Mi corazón saltaba dentro de mi pecho; veía mi vida salirse de control. Las manos y las rodillas me comenzaron a temblar; dejaron de obedecerme también los pulmones, y quizás no tenía control de ninguna extremidad de mi cuerpo.
Cerré los ojos, tomé una buena bocanada de aire y me dirigí temblando hasta mi escondite, dentro del depósito del baño. Tomé la jeringa, la cuchara y el encendedor… puse la aguja en mi brazo; sentí cómo me llenaba de energía, sentí la luz y el calor; una brisa acarició mis ojos, y volví a ser dueño de todo mi ser.
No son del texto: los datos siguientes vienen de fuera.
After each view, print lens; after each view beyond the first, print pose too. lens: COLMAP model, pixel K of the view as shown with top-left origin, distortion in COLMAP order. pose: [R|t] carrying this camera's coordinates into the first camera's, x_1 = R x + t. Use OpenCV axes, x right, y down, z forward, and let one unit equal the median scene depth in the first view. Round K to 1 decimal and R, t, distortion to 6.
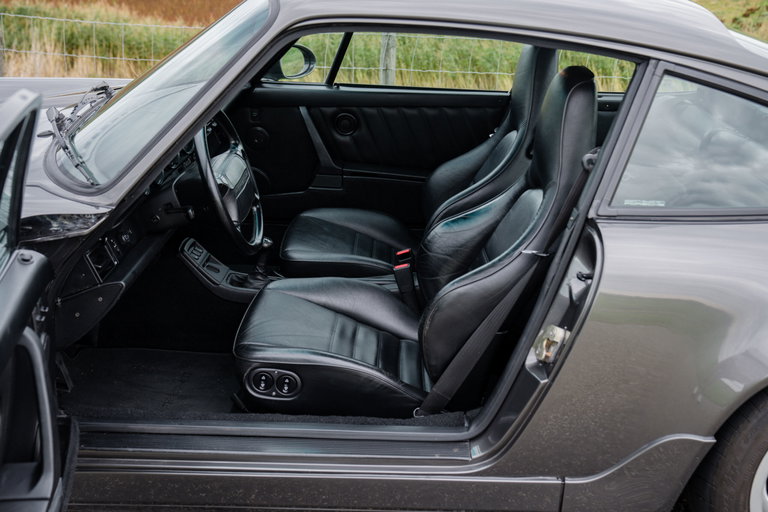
lens RADIAL K [[851.0, 0, 380.2], [0, 851.0, 255.1], [0, 0, 1]] dist [0.049234, 0.000000]
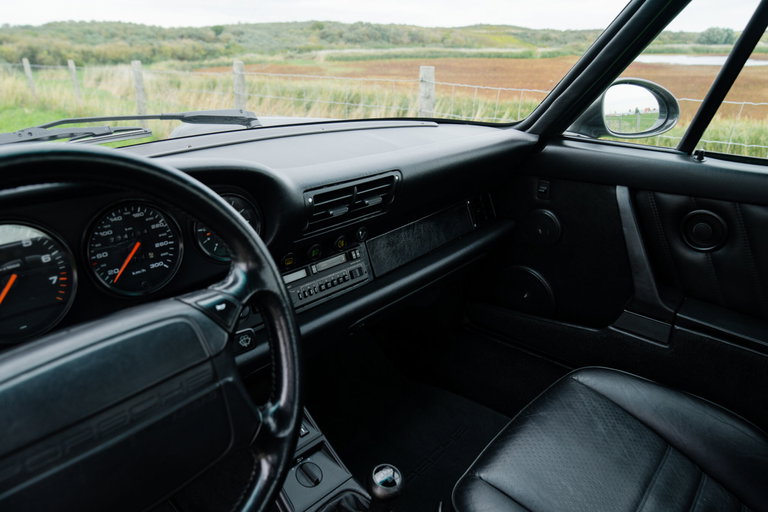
lens RADIAL K [[530.6, 0, 378.0], [0, 530.6, 259.3], [0, 0, 1]] dist [-0.122202, 0.072866]
pose [[0.762929, 0.207453, -0.612292, 0.002559], [-0.202229, 0.976166, 0.078757, -0.121817], [0.614038, 0.063738, 0.786699, 0.639275]]
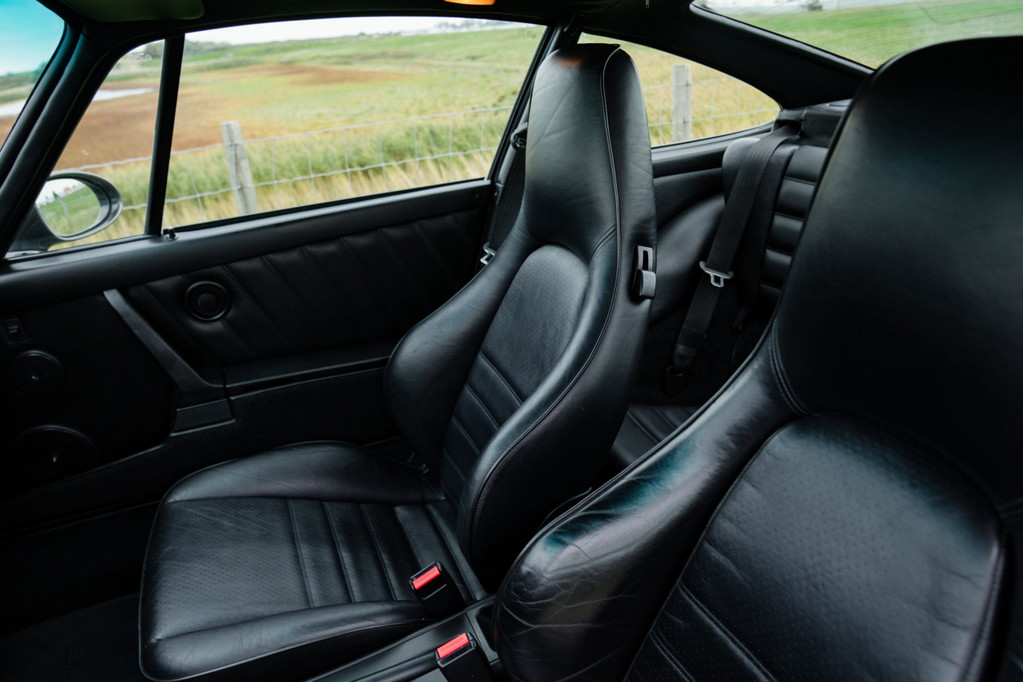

Una música agradable comenzó a escucharse, algo así como un ritmo folk. Recordé muchas cosas de inmediato: el día que la conocí, el día que me besó, la primera noche juntos y, por supuesto, el día de bodas. Fue mágico, aun a pesar de haber sido un día tan largo… ¡Pero cómo disfruté esa noche! Fuimos todo en uno… el nacimiento de nuestra hija.
Y, cuando más lindos recuerdos se me presentaban, comencé a sentir que esa luz se iba atenuando. Recordé el día que la encontré en nuestra cama con él, el momento en que lo apuñalé y el momento en que se cerró esta puerta detrás de mí.